1. Sample Size Used for the Test Set and Data Provenance:

   • Test Set Sample Size: The document mentions "clinical imaging samples are collected from the new 2 one shot detector on propose device at the 2 offices." It also states "clinical test images were gathered from the new 2 one shot ceph detector installed with RAYSCAN α-M3DL and M3DS on any protocols with random patient age, gender, and size." However, a specific number of cases or images for the clinical test set is not provided.
   • Data Provenance: Not explicitly stated, but implies real-world clinical data as the images were gathered from "2 offices" where the proposed devices were installed. It's likely prospective for these specific tests as it references "random patient age, gender, and size," suggesting real-time image acquisition for the test. However, the overarching context of a 510(k) submission might involve retrospective review of other data.

2. Number of Experts Used to Establish Ground Truth for the Test Set and Qualifications:

   • Number of Experts: "two licensed practitioners/clinicians"
   • Qualifications of Experts: "licensed practitioners/clinicians" - no further details provided (e.g., specialty, years of experience).

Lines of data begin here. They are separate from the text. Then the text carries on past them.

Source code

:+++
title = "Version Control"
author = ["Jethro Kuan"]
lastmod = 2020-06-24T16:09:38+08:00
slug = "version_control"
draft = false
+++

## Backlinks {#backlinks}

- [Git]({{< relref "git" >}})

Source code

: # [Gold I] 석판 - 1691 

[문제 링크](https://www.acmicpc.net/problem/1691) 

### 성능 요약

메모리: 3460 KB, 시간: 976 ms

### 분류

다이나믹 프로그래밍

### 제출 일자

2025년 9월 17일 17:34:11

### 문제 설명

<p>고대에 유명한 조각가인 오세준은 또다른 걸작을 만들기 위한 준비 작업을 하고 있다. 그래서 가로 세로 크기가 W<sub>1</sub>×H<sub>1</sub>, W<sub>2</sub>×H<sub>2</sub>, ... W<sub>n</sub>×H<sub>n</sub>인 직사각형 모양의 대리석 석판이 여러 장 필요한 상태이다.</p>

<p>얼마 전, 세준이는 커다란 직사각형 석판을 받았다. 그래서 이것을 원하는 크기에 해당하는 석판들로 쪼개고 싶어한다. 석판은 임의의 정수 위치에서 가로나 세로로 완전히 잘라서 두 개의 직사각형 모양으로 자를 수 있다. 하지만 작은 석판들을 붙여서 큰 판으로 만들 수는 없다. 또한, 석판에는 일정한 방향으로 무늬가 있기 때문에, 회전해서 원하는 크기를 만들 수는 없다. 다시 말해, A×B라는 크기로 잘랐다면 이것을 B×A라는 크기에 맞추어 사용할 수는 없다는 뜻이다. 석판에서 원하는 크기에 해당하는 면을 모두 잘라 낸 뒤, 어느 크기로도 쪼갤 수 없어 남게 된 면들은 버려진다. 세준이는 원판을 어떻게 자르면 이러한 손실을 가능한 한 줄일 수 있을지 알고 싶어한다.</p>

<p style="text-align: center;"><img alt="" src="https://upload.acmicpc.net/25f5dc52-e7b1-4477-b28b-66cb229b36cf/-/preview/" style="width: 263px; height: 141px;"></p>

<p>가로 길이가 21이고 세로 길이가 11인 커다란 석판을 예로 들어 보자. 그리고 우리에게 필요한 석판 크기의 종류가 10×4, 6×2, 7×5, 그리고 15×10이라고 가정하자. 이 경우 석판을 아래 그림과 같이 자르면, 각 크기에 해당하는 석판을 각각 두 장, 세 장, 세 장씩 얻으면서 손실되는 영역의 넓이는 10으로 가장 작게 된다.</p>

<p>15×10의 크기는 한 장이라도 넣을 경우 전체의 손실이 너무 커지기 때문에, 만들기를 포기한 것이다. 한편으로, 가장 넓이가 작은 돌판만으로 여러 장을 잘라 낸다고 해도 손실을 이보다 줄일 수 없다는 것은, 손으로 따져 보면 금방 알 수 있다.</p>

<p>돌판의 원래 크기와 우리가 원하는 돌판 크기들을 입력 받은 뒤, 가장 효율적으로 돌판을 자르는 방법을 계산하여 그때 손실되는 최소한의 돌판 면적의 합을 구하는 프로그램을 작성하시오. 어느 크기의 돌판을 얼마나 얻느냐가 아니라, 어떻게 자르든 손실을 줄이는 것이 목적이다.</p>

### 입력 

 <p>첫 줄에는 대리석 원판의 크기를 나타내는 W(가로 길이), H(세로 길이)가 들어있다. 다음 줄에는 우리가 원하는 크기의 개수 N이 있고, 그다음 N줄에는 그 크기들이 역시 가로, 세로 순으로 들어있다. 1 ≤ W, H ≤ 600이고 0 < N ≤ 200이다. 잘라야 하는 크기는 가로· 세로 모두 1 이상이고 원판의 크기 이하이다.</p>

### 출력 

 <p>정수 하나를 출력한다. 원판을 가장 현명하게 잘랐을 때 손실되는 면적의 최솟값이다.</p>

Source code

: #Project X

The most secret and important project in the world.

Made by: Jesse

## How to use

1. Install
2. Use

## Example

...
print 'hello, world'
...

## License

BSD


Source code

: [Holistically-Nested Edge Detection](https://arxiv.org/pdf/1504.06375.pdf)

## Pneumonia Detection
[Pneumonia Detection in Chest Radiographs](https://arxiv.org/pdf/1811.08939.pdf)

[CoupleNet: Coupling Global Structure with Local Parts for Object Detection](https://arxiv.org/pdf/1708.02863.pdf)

3. Adjudication Method for the Test Set:

   • The document states, "As licensed practitioners or clinician diagnoses of the images, it might be proved that the clinical diagnosis and structures are acceptable in the region of interests." This suggests that the two practitioners independently reviewed the images and determined their diagnostic acceptability, likely reaching a consensus or individual affirmation of acceptability, rather than a formal adjudication process like 2+1 or 3+1 for conflicting interpretations. The method is not detailed beyond "observed and verified."

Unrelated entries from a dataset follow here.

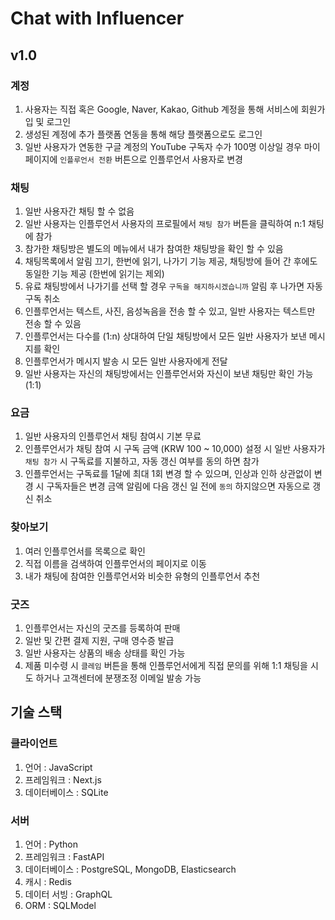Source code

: # Chat with Influencer

## v1.0
### 계정
1. 사용자는 직접 혹은 Google, Naver, Kakao, Github 계정을 통해 서비스에 회원가입 및 로그인
2. 생성된 계정에 추가 플랫폼 연동을 통해 해당 플랫폼으로도 로그인
3. 일반 사용자가 연동한 구글 계정의 YouTube 구독자 수가 100명 이상일 경우 마이 페이지에 `인플루언서 전환` 버튼으로 인플루언서 사용자로 변경
### 채팅
1. 일반 사용자간 채팅 할 수 없음
2. 일반 사용자는 인플루언서 사용자의 프로필에서 `채팅 참가` 버튼을 클릭하여 n:1 채팅에 참가
3. 참가한 채팅방은 별도의 메뉴에서 내가 참여한 채팅방을 확인 할 수 있음
4. 채팅목록에서 알림 끄기, 한번에 읽기, 나가기 기능 제공, 채팅방에 들어 간 후에도 동일한 기능 제공 (한번에 읽기는 제외)
5. 유료 채팅방에서 나가기를 선택 할 경우 `구독을 해지하시겠습니까` 알림 후 나가면 자동 구독 취소
6. 인플루언서는 텍스트, 사진, 음성녹음을 전송 할 수 있고, 일반 사용자는 텍스트만 전송 할 수 있음
7. 인플루언서는 다수를 (1:n) 상대하여 단일 채팅방에서 모든 일반 사용자가 보낸 메시지를 확인
8. 인플루언서가 메시지 발송 시 모든 일반 사용자에게 전달
9. 일반 사용자는 자신의 채팅방에서는 인플루언서와 자신이 보낸 채팅만 확인 가능 (1:1)
### 요금
1. 일반 사용자의 인플루언서 채팅 참여시 기본 무료
2. 인플루언서가 채팅 참여 시 구독 금액 (KRW 100 ~ 10,000) 설정 시 일반 사용자가 `채팅 참가` 시 구독료를 지불하고, 자동 갱신 여부를 동의 하면 참가
3. 인플루언서는 구독료를 1달에 최대 1회 변경 할 수 있으며, 인상과 인하 상관없이 변경 시 구독자들은 변경 금액 알림에 다음 갱신 일 전에 `동의` 하지않으면 자동으로 갱신 취소
### 찾아보기
1. 여러 인플루언서를 목록으로 확인
2. 직접 이름을 검색하여 인플루언서의 페이지로 이동
3. 내가 채팅에 참여한 인플루언서와 비슷한 유형의 인플루언서 추천
### 굿즈
1. 인플루언서는 자신의 굿즈를 등록하여 판매
2. 일반 및 간편 결제 지원, 구매 영수증 발급
3. 일반 사용자는 상품의 배송 상태를 확인 가능
4. 제품 미수령 시 `클레임` 버튼을 통해 인플루언서에게 직접 문의를 위해 1:1 채팅을 시도 하거나 고객센터에 분쟁조정 이메일 발송 가능

## 기술 스택
### 클라이언트
1. 언어 : JavaScript
2. 프레임워크 : Next.js
3. 데이터베이스 : SQLite

### 서버
1. 언어 : Python
2. 프레임워크 : FastAPI
3. 데이터베이스 : PostgreSQL, MongoDB, Elasticsearch
4. 캐시 : Redis
5. 데이터 서빙 : GraphQL
6. ORM : SQLModel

4. Multi-Reader Multi-Case (MRMC) Comparative Effectiveness Study:

   • No, a direct MRMC comparative effectiveness study is not explicitly mentioned. The study focuses on comparing technical specifications and verifying diagnostic acceptability of the proposed device's images. There's no mention of human readers' performance with and without AI assistance, as this is an imaging device, not an AI diagnostic tool.

5. Standalone (Algorithm Only) Performance Study:

   • Yes, a standalone performance study was done for the detector components. Bench testing (IEC 61223-3-4, IEC 61223-3-5, FDA Guidance "Guidance for the submissions of 510(k)'s for Solid State Xray Imaging Devices") was conducted to assess imaging performance metrics like MTF and DQE. This is a technical performance evaluation of the hardware, not an AI algorithm. The device itself is an X-ray imaging system, which inherently has "standalone" image generation capability without human interpretation during the image creation phase.

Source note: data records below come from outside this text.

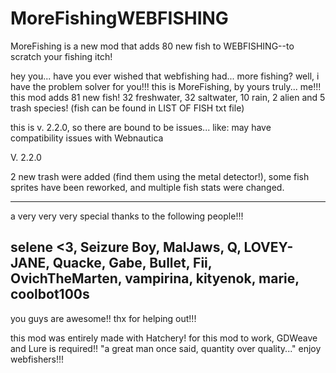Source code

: # MoreFishingWEBFISHING
MoreFishing is a new mod that adds 80 new fish to WEBFISHING--to scratch your fishing itch!

hey you... have you ever wished that webfishing had... more fishing? well, i have the problem solver for you!!!
this is MoreFishing, by yours truly... me!!!
this mod adds 81 new fish! 32 freshwater, 32 saltwater, 10 rain, 2 alien and 5 trash species! (fish can be found in LIST OF FISH txt file)

this is v. 2.2.0, so there are bound to be issues... like:
may have compatibility issues with Webnautica

V. 2.2.0

2 new trash were added (find them using the metal detector!), some fish sprites have been reworked, and multiple fish stats were changed.

-----
a very very very special thanks to the following people!!!

selene <3,
Seizure Boy,
MalJaws,
Q,
LOVEY-JANE,
Quacke,
Gabe,
Bullet,
Fii,
OvichTheMarten,
vampirina,
kityenok,
marie,
coolbot100s
-----
you guys are awesome!! thx for helping out!!!

this mod was entirely made with Hatchery!
for this mod to work, GDWeave and Lure is required!!
"a great man once said, quantity over quality..."
enjoy webfishers!!!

6. Type of Ground Truth Used:

   • Clinical Diagnoses/Acceptability: For the clinical image evaluation, the ground truth was established by "licensed practitioners or clinician diagnoses of the images" determining if "the clinical diagnosis and structures are acceptable in the region of interests." This implies a form of expert consensus or clinical expert opinion on the diagnostic utility of the images. It's not explicitly stated as pathology or outcomes data.

7. Sample Size for the Training Set:

   • Not Applicable / Not Provided. This device is an X-ray imaging system, not an AI algorithm that typically requires a large training set of labeled data for machine learning. The "software of RAYSCAN α-Expert3D has been validated" but no training set for the imaging capabilities of the X-ray system itself is mentioned, as its function is image acquisition, not autonomous interpretation.

8. How the Ground Truth for the Training Set Was Established:

   • Not Applicable / Not Provided. As above, there is no mention of a "training set" in the context of an AI algorithm or diagnostic model here. The system's function is image acquisition based on physics and engineering principles, not learning from labeled data.